Fiction, Science Fiction; ISBN 0-671-57857-X; Baen, New York: 2000.
This is an anthology of hard science fiction (sf) stories. Hard science fiction is defined in Wikipedia as "characterized by an emphasis on scientific or technical detail, or on scientific accuracy, or on both". Charles Sheffield's definition of what isn't hard sf is better: "if you take the science and scientific speculation away from a story, and not do it serious injury, then it was not hard sf to begin with". What I like about this definition are two things - first is the stressing of the importance of the scientific mumbo-jumbo in the story, and second is that it isn't all truly grounded to reality, it may even be all just speculation, but the important thing is that it is believable and consistent to the current scientific knowledge of that time.
The book is a compilation of (mis)adventures of a physicist, Arthur Morton McAndrew and his long-suffering companion, the spaceship captain Jeanie Roker. If that sounds fun, I assure you that it is, unless you're a novice hard sf fan (I'm not even talking about those who aren't sf reader). Even the author (a true-to-life mathematician and physicist) had unapologetically stated in the Appendix that the stories the hardest sf that he had ever wrote. That is what makes the book both appealing and unappealing; people would either like it or hate it - no fence sitting.

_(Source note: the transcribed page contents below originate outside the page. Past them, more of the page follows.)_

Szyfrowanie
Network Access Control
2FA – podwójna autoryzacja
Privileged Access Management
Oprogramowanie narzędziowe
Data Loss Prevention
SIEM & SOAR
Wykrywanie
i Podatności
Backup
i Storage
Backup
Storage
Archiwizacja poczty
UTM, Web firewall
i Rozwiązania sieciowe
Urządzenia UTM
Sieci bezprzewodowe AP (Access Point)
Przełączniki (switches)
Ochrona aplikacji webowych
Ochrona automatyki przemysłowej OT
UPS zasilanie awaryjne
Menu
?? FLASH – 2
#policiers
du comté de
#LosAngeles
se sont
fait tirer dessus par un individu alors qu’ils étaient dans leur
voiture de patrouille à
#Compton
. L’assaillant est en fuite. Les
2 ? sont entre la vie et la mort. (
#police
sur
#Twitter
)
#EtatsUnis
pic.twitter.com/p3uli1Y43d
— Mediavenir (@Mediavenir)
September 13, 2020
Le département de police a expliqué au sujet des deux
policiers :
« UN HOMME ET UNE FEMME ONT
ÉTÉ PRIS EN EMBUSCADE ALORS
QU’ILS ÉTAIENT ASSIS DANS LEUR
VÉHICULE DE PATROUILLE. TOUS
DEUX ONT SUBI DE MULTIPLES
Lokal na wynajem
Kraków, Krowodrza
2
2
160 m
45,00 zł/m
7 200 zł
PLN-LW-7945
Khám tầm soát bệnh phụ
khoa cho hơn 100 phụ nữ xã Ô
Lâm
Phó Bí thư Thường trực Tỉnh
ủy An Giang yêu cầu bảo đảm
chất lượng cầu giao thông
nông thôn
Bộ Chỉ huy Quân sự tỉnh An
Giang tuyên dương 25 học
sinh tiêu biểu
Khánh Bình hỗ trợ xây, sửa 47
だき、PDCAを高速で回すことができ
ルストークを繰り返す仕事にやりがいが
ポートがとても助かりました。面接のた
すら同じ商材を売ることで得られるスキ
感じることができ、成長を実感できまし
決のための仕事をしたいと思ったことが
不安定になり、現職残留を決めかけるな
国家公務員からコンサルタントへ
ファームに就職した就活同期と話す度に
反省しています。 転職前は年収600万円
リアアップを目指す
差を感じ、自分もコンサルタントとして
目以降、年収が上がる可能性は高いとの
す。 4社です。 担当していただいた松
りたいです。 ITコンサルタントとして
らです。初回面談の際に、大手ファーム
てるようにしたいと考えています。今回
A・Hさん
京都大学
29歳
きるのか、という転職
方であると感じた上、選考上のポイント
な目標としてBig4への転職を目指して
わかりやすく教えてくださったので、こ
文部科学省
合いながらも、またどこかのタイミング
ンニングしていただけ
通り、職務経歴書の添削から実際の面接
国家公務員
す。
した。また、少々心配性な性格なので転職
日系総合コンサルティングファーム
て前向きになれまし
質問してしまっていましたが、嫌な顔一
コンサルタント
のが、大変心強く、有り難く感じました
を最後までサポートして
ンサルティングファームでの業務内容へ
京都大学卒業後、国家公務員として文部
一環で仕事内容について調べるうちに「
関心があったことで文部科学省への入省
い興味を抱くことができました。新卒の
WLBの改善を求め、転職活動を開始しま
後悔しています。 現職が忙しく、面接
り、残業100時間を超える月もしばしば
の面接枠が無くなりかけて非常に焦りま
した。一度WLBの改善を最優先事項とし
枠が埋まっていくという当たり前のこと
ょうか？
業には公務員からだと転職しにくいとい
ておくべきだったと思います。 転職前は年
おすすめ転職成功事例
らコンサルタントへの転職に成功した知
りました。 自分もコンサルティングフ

I liked the stories but I have to admit that it has flaws. Hard sf books may ground themselves to real science, but they are still work of fictions - hence they still need to appeal to readers. I think Sheffield knows this, which is why his better stories are his later ones (they were written when he had quit his scientific profession and wholeheartedly became a writer); unfortunately, this realization had been a bit too late. I also noticed that he was often deliberately ambiguous and obfuscating, which I did not like, considering there are other sf authors that didn't need to trick the reader to force them to his viewpoint.
Finally, although his scientific grounding may be neat, some of his story development were illogical and a few characterization illogical - perhaps so that his characters will do or be in a more fantastic (hence interesting) position in otherwise boring and mostly procedural stories.
But still, all in all, I did like them, even if they are not representative of the hard sf genre. I give the book 3 out of 5 stars.